++++ Text passage ++++

May 2000 aaUPBEAT
Intellectual Property Rights
If you have a few minutes free one day, turn on your computer,
connect to the Internet and go to the following Internet address: www.versity.com. There you will
find a pedestrian-looking web site containing special offers of
interest to college and university students. One of these offers is for
the class notes to specific classes. Other offers include trial
examinations and summaries of great works of fiction. If a student
clicks with her/his mouse on the lecture notes option, he or she can
find class notes for higher-education courses taught at schools around
the country, including more than one hundred courses taught at the
University of Delaware. The notes, taken by students, are sold to
Versity.com for a fee. After getting the notes, Versity.com officially
assumes their ownership by copyrighting them. The notes are then made
electronically available to interested students.
Seeing one's work copyrighted by someone else can be a shock.
Alan David Fox of UD's Philosophy Department found this out firsthand
when he discovered that notes from one of his courses were posted on
Versity.com's web site and had been copyrighted by them. According to
Fox, the unauthorized use of notes on his lectures raises two problems.

++++ Information provided ++++

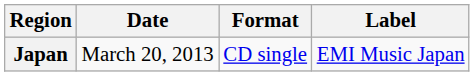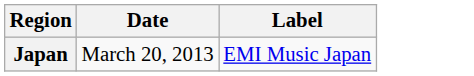- column: Format | CD single
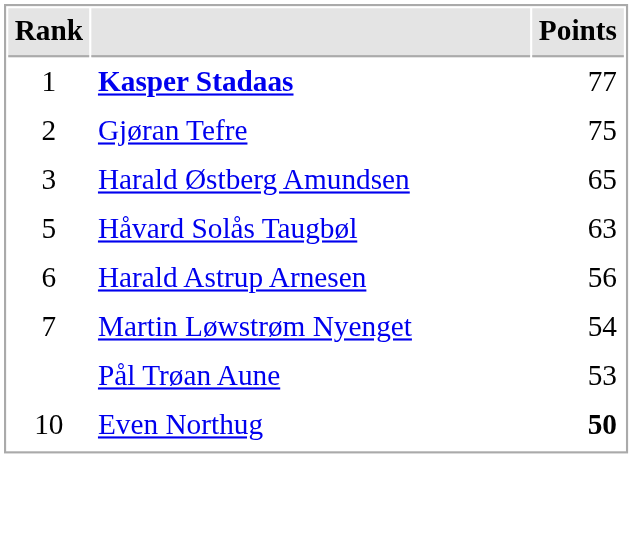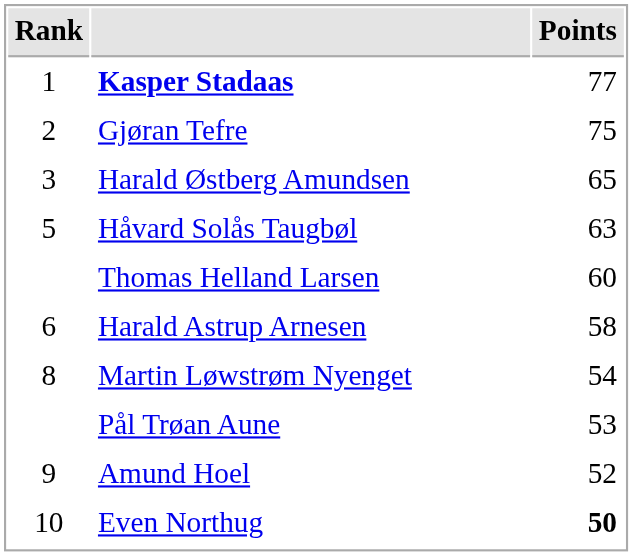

++++

▶ [Task to carry out]: For each statement below, say whether it agrees with the passage on intellectual property rights above, answering yes or no and quoting the words of the passage that decide it. (a) Versity.com claims ownership of the notes it acquires by copyrighting them. (b) The class notes sold to Versity.com are taken by the instructors of the courses. (c) The web site also offers trial examinations.

▶ [Exercise answer]:
(a) Yes: "After getting the notes, Versity.com officially assumes their ownership by copyrighting them."
(b) No: "The notes, taken by students, are sold to Versity.com for a fee."
(c) Yes: "Other offers include trial examinations and summaries of great works of fiction."